New report gives insight into fracking controversy

FOX 8 file
FOX 8 file

NEW ORLEANS (WVUE) - A landmark federal report on fracking says the process didn't cause contamination of a Pennsylvania water supply. As one company tries to drill for oil on the north shore using fracking, residents there say they're not convinced this study means they'll be safe.

Abita Springs Mayor Greg Lemons says his constituents are overwhelmingly against fracking. "I've only had a few calls come into our office here in the Abita area, saying they support it. Majority of the people do not support it by any means," said Lemons.

Lemons admits more education on the topic would be beneficial saying, "It's a great idea to look at all aspects of the issue, to have independent studies done of the whole process."

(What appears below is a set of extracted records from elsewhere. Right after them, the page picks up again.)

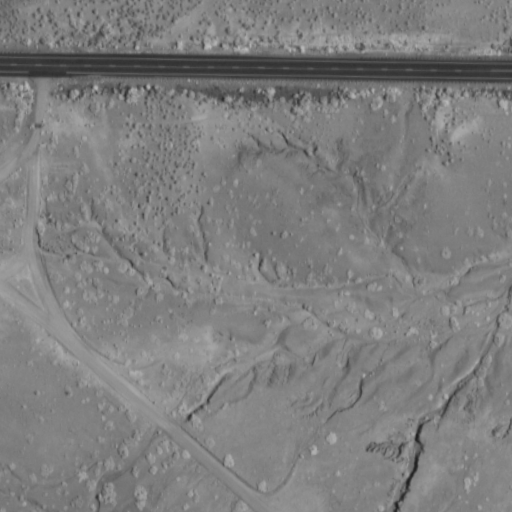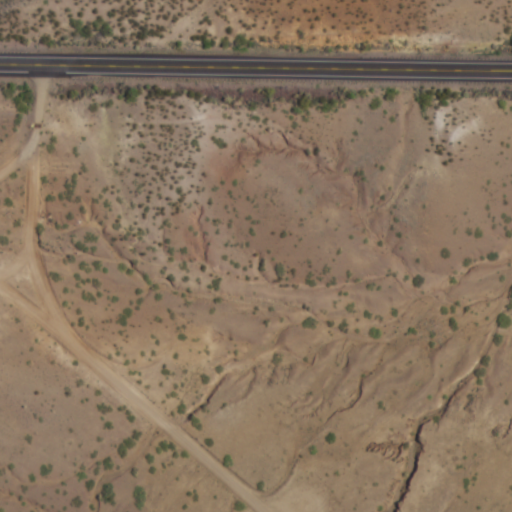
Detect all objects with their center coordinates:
road: (255, 69)
road: (60, 331)
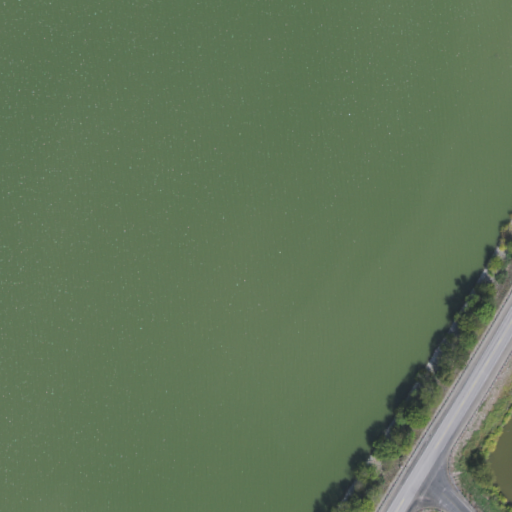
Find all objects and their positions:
road: (452, 414)
road: (441, 489)
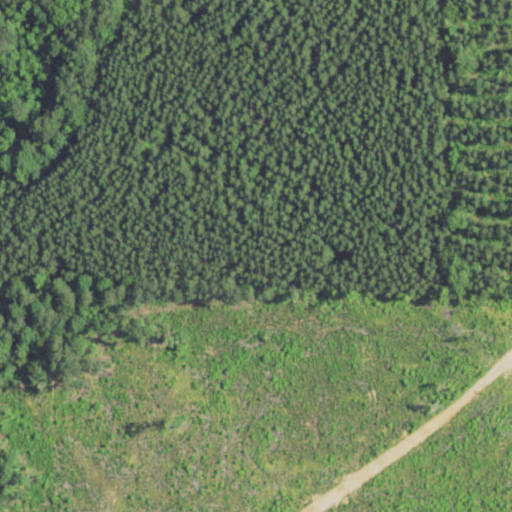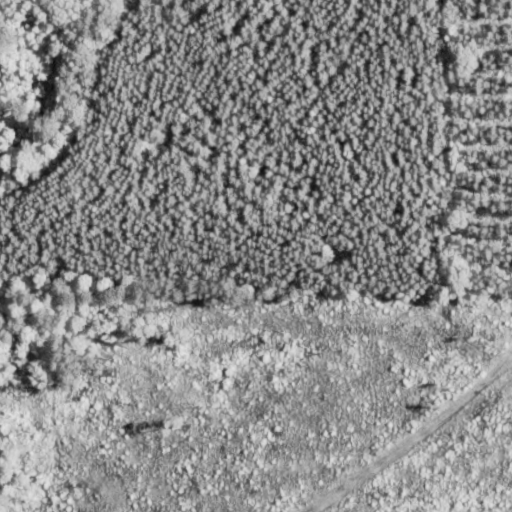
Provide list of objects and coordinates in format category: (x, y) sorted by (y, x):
road: (410, 434)
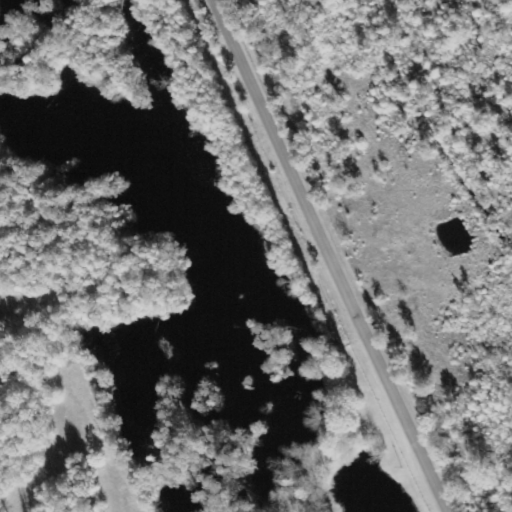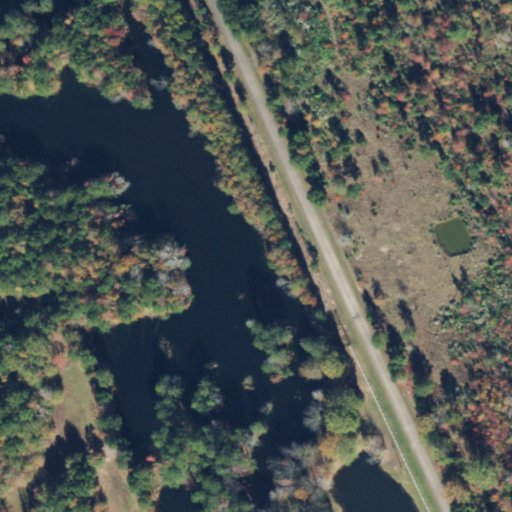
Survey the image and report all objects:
road: (336, 256)
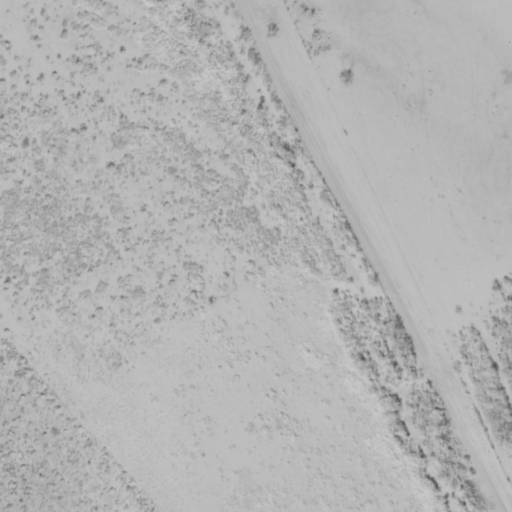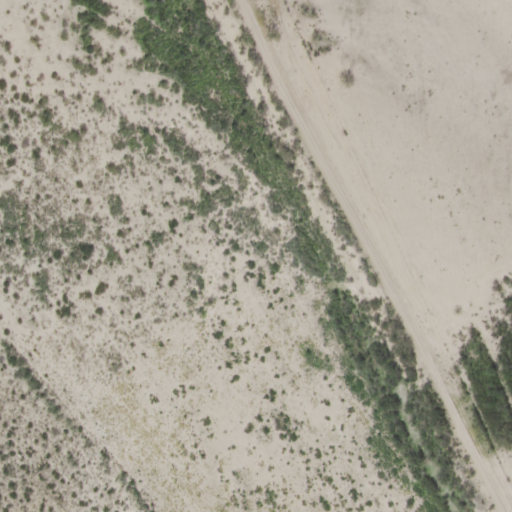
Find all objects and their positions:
road: (392, 221)
road: (24, 482)
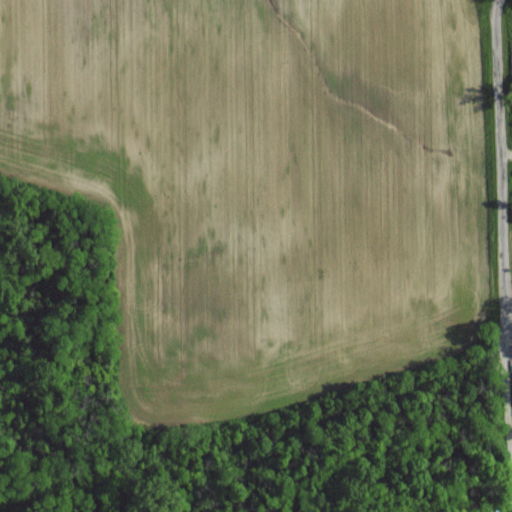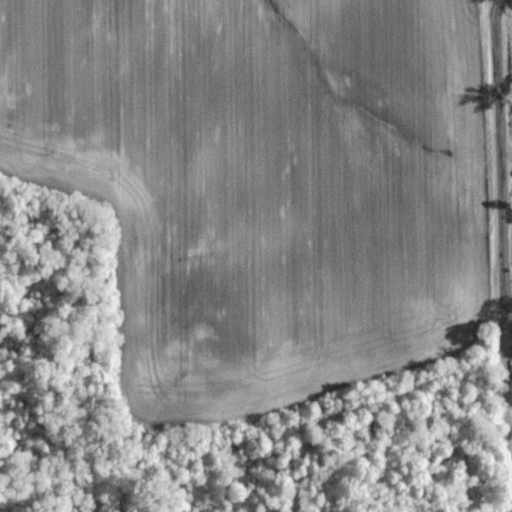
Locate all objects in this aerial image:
road: (501, 195)
road: (509, 428)
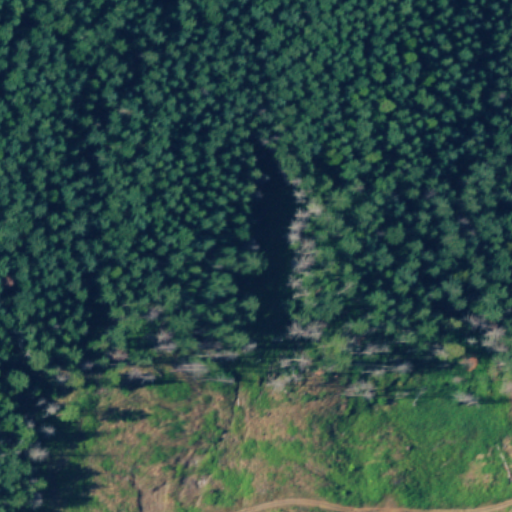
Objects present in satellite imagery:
road: (367, 509)
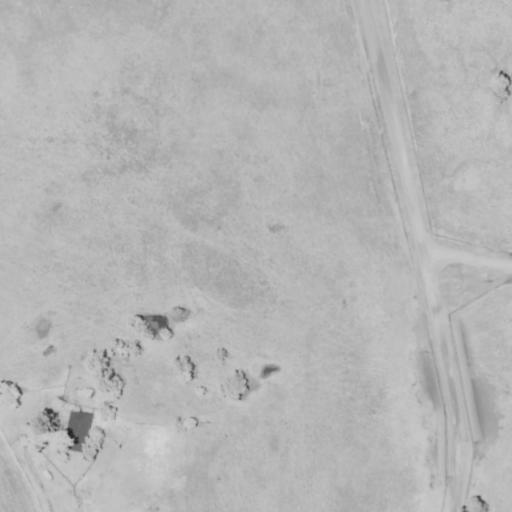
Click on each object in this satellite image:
road: (398, 143)
road: (455, 244)
road: (502, 254)
road: (461, 269)
road: (455, 397)
building: (80, 433)
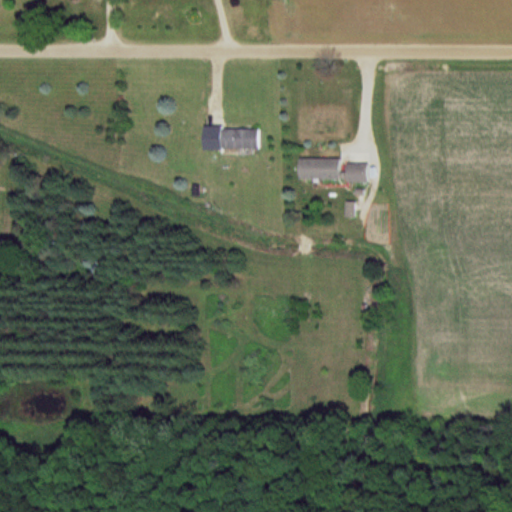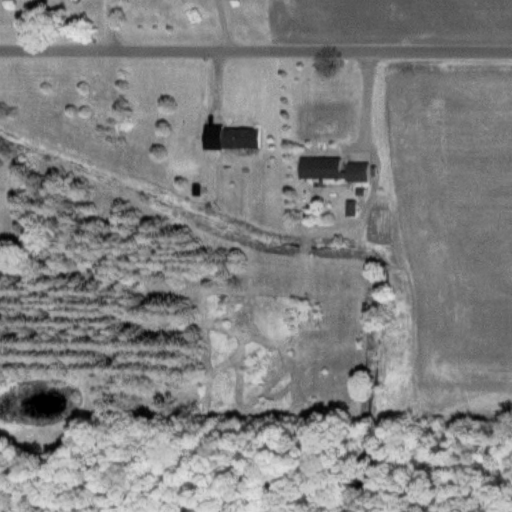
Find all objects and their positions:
road: (147, 15)
road: (255, 50)
building: (234, 137)
building: (337, 169)
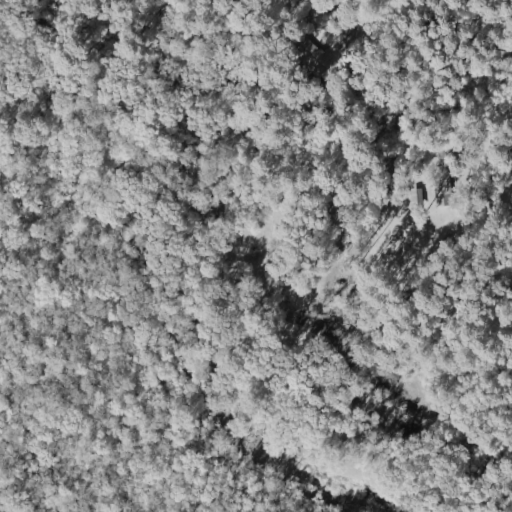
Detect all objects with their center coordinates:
building: (314, 63)
river: (154, 458)
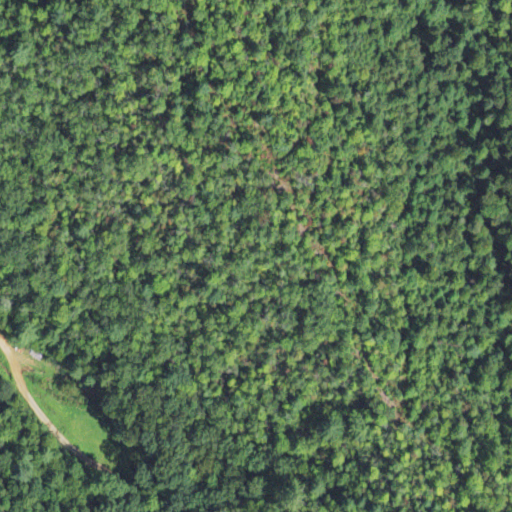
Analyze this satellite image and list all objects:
road: (96, 405)
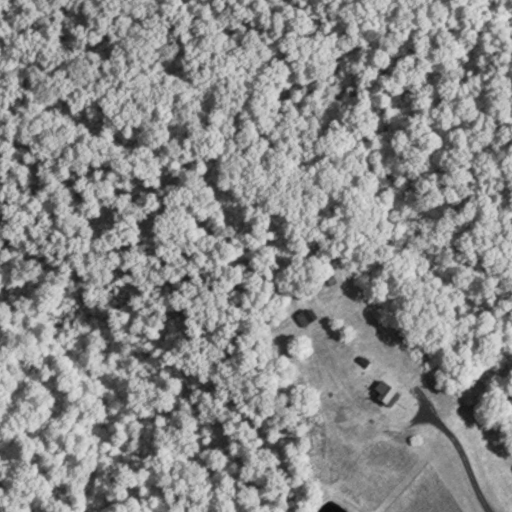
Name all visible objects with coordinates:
building: (305, 317)
building: (385, 393)
road: (459, 455)
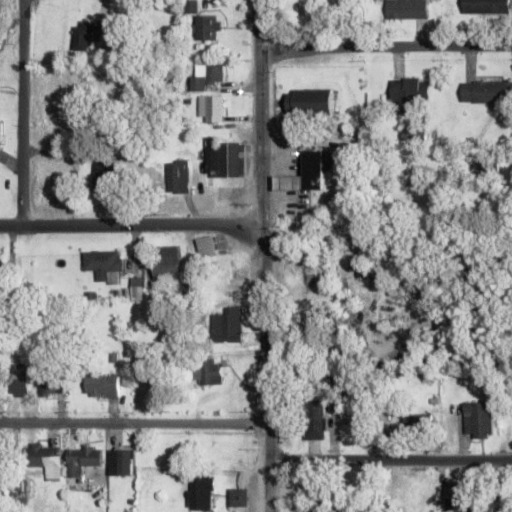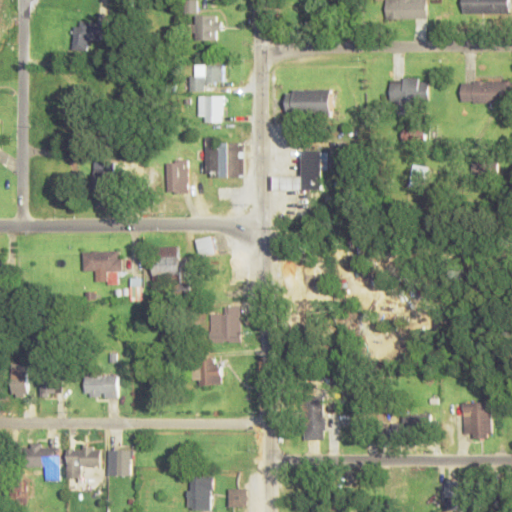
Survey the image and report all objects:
building: (486, 6)
building: (407, 9)
building: (207, 27)
building: (208, 27)
building: (85, 36)
road: (386, 48)
building: (206, 74)
building: (206, 75)
building: (487, 91)
building: (411, 95)
building: (310, 100)
building: (310, 100)
building: (63, 101)
building: (212, 108)
building: (212, 108)
road: (20, 113)
building: (415, 134)
building: (226, 159)
building: (226, 159)
building: (105, 171)
building: (305, 173)
building: (306, 174)
building: (422, 175)
building: (179, 176)
road: (131, 225)
building: (207, 245)
road: (264, 255)
building: (103, 260)
building: (103, 260)
building: (167, 261)
building: (167, 261)
building: (1, 273)
building: (138, 288)
building: (227, 324)
building: (227, 325)
building: (207, 371)
building: (208, 371)
building: (22, 381)
building: (51, 385)
building: (103, 385)
building: (103, 385)
building: (315, 418)
building: (478, 419)
building: (419, 424)
road: (134, 425)
building: (44, 457)
building: (44, 458)
building: (82, 459)
building: (83, 459)
building: (121, 461)
building: (121, 461)
road: (390, 462)
building: (201, 491)
building: (201, 491)
building: (459, 495)
building: (238, 496)
building: (238, 497)
building: (324, 505)
building: (324, 505)
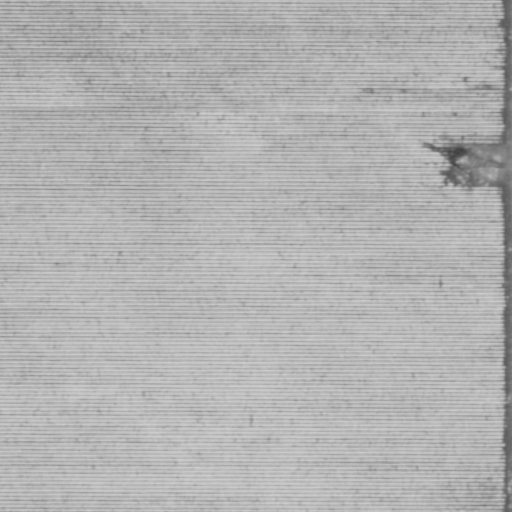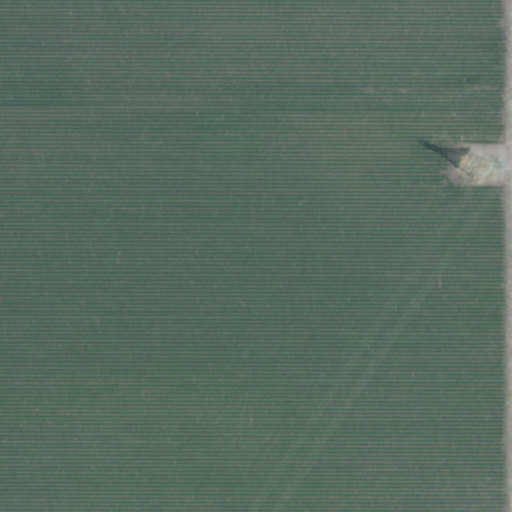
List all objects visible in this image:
power tower: (485, 161)
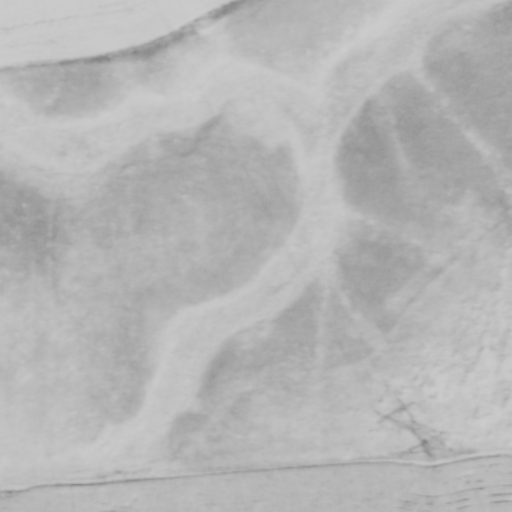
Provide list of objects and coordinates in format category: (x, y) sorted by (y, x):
power tower: (429, 450)
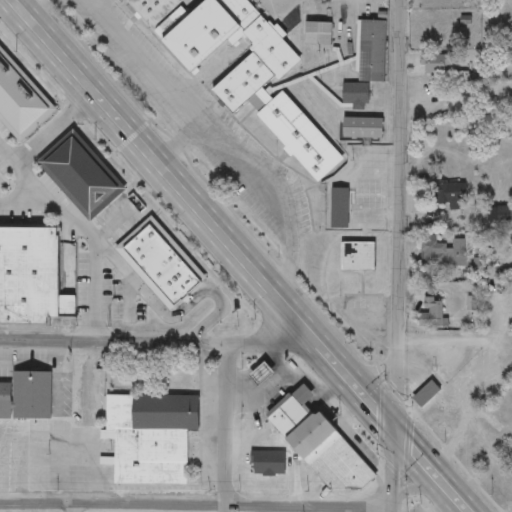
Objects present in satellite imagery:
road: (122, 36)
building: (371, 51)
building: (371, 51)
building: (437, 65)
building: (438, 65)
building: (242, 68)
building: (242, 69)
building: (355, 96)
building: (356, 96)
building: (362, 128)
building: (362, 129)
road: (46, 136)
road: (252, 180)
building: (452, 193)
building: (452, 194)
road: (46, 198)
road: (202, 215)
road: (401, 215)
building: (136, 245)
building: (443, 254)
building: (443, 255)
building: (358, 257)
building: (358, 257)
road: (92, 258)
building: (156, 259)
building: (28, 275)
building: (29, 275)
road: (150, 299)
building: (433, 314)
building: (433, 315)
road: (210, 318)
road: (155, 339)
road: (371, 371)
road: (88, 387)
building: (87, 392)
building: (425, 396)
building: (426, 396)
building: (26, 397)
building: (26, 397)
building: (499, 412)
building: (500, 413)
road: (229, 425)
building: (448, 429)
building: (449, 429)
traffic signals: (394, 431)
road: (76, 435)
building: (151, 437)
building: (151, 437)
building: (320, 445)
building: (321, 445)
building: (484, 453)
building: (484, 454)
building: (267, 464)
building: (268, 464)
road: (392, 471)
road: (430, 471)
road: (413, 487)
road: (196, 507)
road: (74, 509)
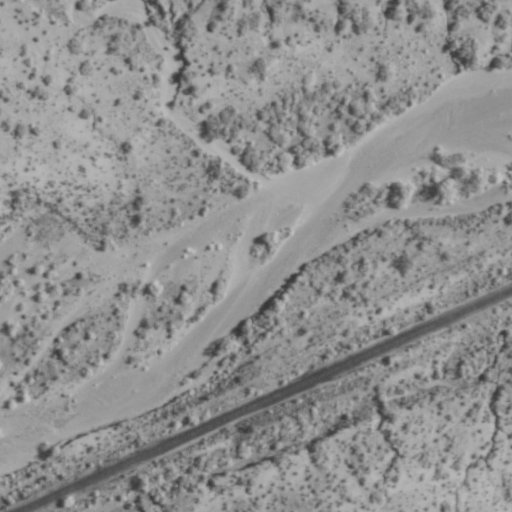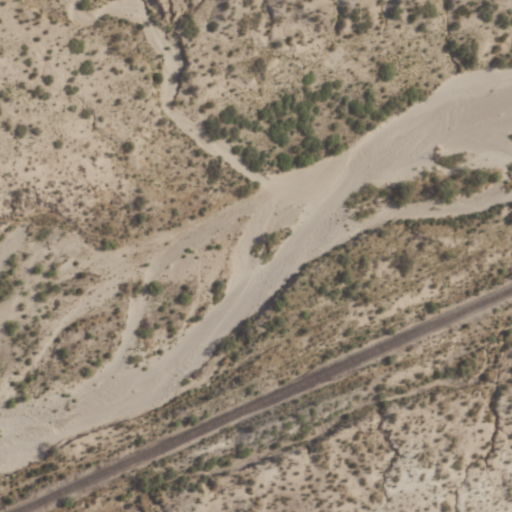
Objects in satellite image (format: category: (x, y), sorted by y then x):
river: (255, 262)
railway: (262, 399)
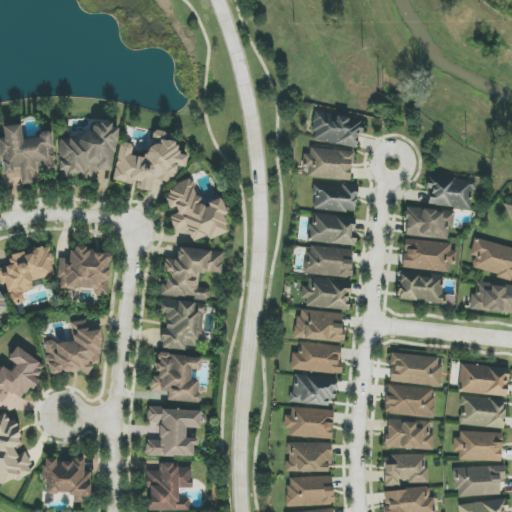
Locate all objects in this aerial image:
building: (336, 129)
building: (25, 153)
building: (87, 153)
building: (148, 163)
building: (328, 163)
road: (400, 175)
building: (0, 186)
building: (450, 192)
building: (335, 197)
building: (509, 206)
road: (69, 216)
building: (429, 223)
building: (332, 229)
road: (243, 248)
road: (274, 252)
road: (259, 253)
building: (428, 256)
building: (492, 258)
building: (329, 261)
building: (85, 270)
building: (27, 272)
building: (189, 273)
building: (423, 289)
building: (327, 294)
building: (492, 297)
building: (3, 305)
building: (319, 326)
road: (441, 331)
road: (368, 344)
building: (75, 351)
building: (317, 358)
road: (118, 368)
building: (415, 370)
building: (19, 376)
building: (177, 377)
building: (483, 380)
building: (313, 390)
building: (410, 401)
building: (482, 412)
road: (88, 419)
building: (310, 423)
building: (172, 432)
building: (409, 435)
building: (479, 446)
building: (12, 452)
building: (308, 457)
building: (404, 469)
building: (66, 478)
building: (478, 481)
building: (169, 488)
building: (309, 491)
building: (408, 500)
building: (484, 506)
building: (323, 510)
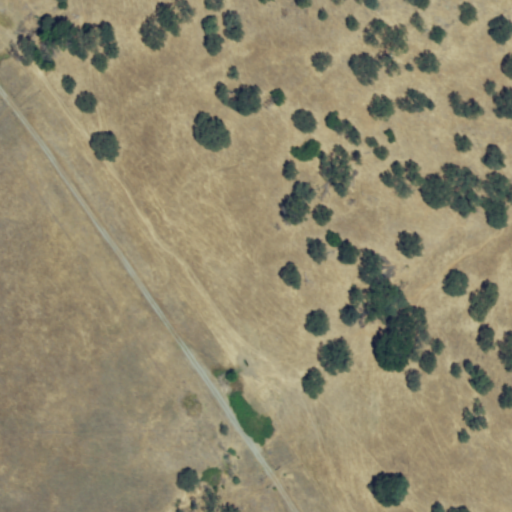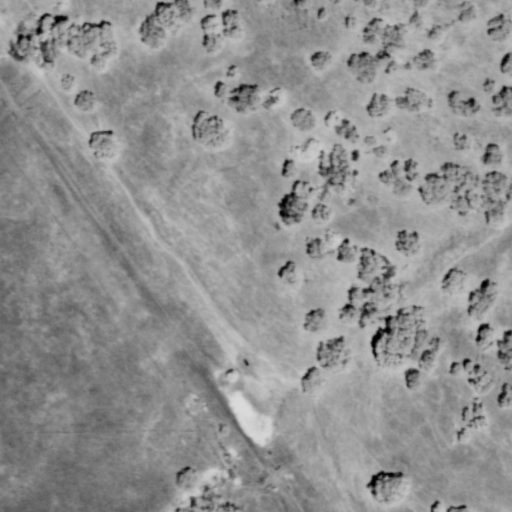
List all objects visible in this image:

The Department of Energy just released a report taking a look at a number of wells in Pennsylvania after a water supply there was contaminated.

Eric Smith with Tulane's Energy Institute explains, "What they were able to prove is that while there was contamination in the water supply, it didn't come from the fracking."

Fracking involves using millions of pounds of high pressure water mixed with sand and chemicals to break apart rocks rich in oil and gas. The Department of Energy report says at the wells studied, the chemicals stayed five thousand feet below drinking water supplies. "The good news is, while you don't want any contamination, it's one thing to have contamination because of faulty workmanship at the top of the well bore where it's easier to fix, (as opposed to) if it were actually occurring underground at the source of the gas," said Smith.

Smith thinks studies like this one should pacify concerns held by North Shore residents. Helis Oil and Gas Company wants to drill for oil just off State Highway 1088 North of I-12 but has been met with staunch opposition to the plan.

But Mayor Lemons doesn't think the situation in Pennsylvania can even be compared to the proposal here. "Geology is different. The wells are different, that kind of stuff, so that's kind of an apples to oranges comparison," Lemons said.

The data gathered in this report marked the first time an energy company allowed independent monitoring of a drilling site during the fracking process and for 18 months afterward.